Day 20 of my 2023 drabble-a-day challenge! Here is today’s drabble…


No Deal

"So did you go through with it?"

"Yeah."

"Really? Crossroads at midnight, the whole thing?"

"Yeah."

"And? What happened? Did he show up?"

"Yeah."

"No way! Did you try to make him the offer, like you said?"

"Yeah."

"Come on, Billy! Tell me the story! Are you the greatest guitarist in the world now?"

"He turned me down."

"He what?"

"He wouldn't take the deal. Said I was too late."

"What?"

"My family always said that my dad sold my soul for a crate of whisky when I was three years old. I thought it was a metaphor. It wasn't."


Today I learned about the 21 grams experiment, in which a doctor set out to weigh people at the point of death and determine the weight of the soul. (Spoilers: modern-day scientists don’t have much truck with his methodology, or his results.)

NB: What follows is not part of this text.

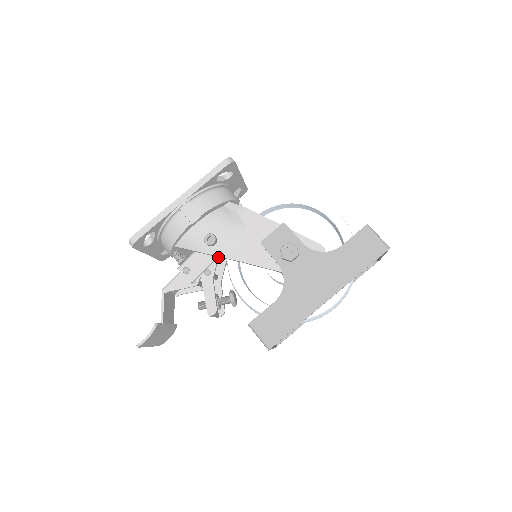
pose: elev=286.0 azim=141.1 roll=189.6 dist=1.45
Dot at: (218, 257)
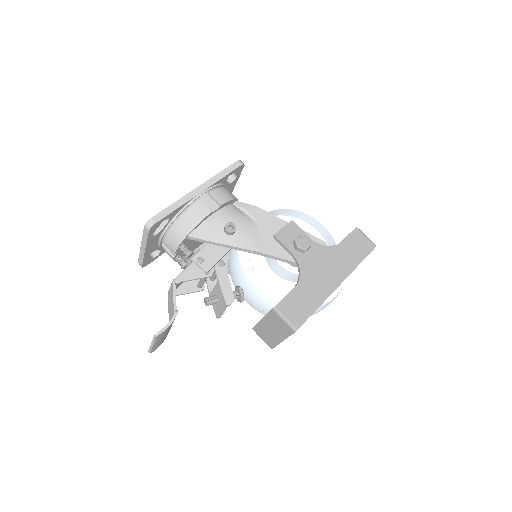
Dot at: (229, 250)
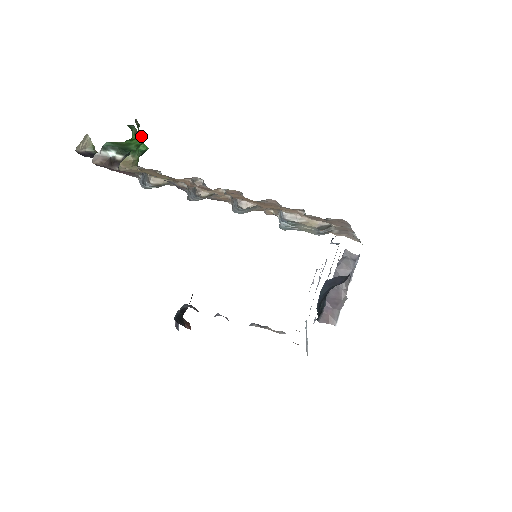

But it made me wonder: how would you know whether you had a soul or not?

October 19th: Rampion

 
A silhouetted tree tunk, with spindly branches of crispy brown leaves in the foreground. Across the image in orange: #DRABBLETOBER
 

Day 19 of my 2023 drabble-a-day challenge! Here is today’s drabble…


Rampion

He stole vegetables from the garden - for his wife, who so longed for them - but the witch caught him. And when the baby was born, the witch claimed the child and named her Rampion after the vegetables her mother had craved.

When Rampion was twelve, the witch forced her into a tower, and bricked up the door. And called up to her:

"Rampion, let down your hair!"

And Rampion stared from the window, wild-eyed, and said "are you mental? hair just doesn't grow like that!"

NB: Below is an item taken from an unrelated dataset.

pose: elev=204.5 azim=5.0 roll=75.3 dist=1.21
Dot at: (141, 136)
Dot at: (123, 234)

The witch stared in confusion, and Rampion went back to jury-rigging a ladder from floorboards.


Did you know that (at least, according to Wikipedia) Campanula rapunculus - known as Rapunzel, and after which the fairy-tale princess is probably named - is also known as Rampion?

Possibly I am biased. I grew up hearing tales about Rapunzel, in her tower, with her long golden hair, and always thought she sounded… well, I don’t wish to victim-blame here, but I always thought she sounded a bit wet. I’m pretty sure that someone called Rampion would not stand for that nonsense. Rampion sounds like someone who would get shit done.

Apparently, (and again, according to Wikipedia, bless it, where would we be without it), rapunzel/rampion was grown “for its leaves, which were used like spinach, and its parsnip-like root, which was used like a radish”. As someone who loves radishes and hates parsnips, I have questions. Has anyone ever eaten campanula rapunculus?

October 18th: Lines

 
A couple of shocking pink leaves amid a sea of yellowing green leaves. Across the image in hot pink: #DRABBLETOBER
 

Day 18 of my 2023 drabble-a-day challenge! Here is today’s drabble…


Lines

Stephen slumped against the desk. His back ached, but he felt restless. He could still taste blood in his mouth.

Mr McGwigan swaggered in. Stephen had to swallow hard to keep a sound like a snarl inside himself.

"Ah, Stephen. So good of you to grace my classroom with your person. Now if you could just learn self-control..."

This time, he snarled. Mr McGwigan bared yellowing teeth, until he stopped.

"The usual, Stephen."

Stephen picked up his pen.

I must not turn into a shower of bats during calculus.

I must not turn into a shower of bats during calculus.


My friend Jen sporadically accuses me of turning into a shower of bats. I am, of course, delighted by this.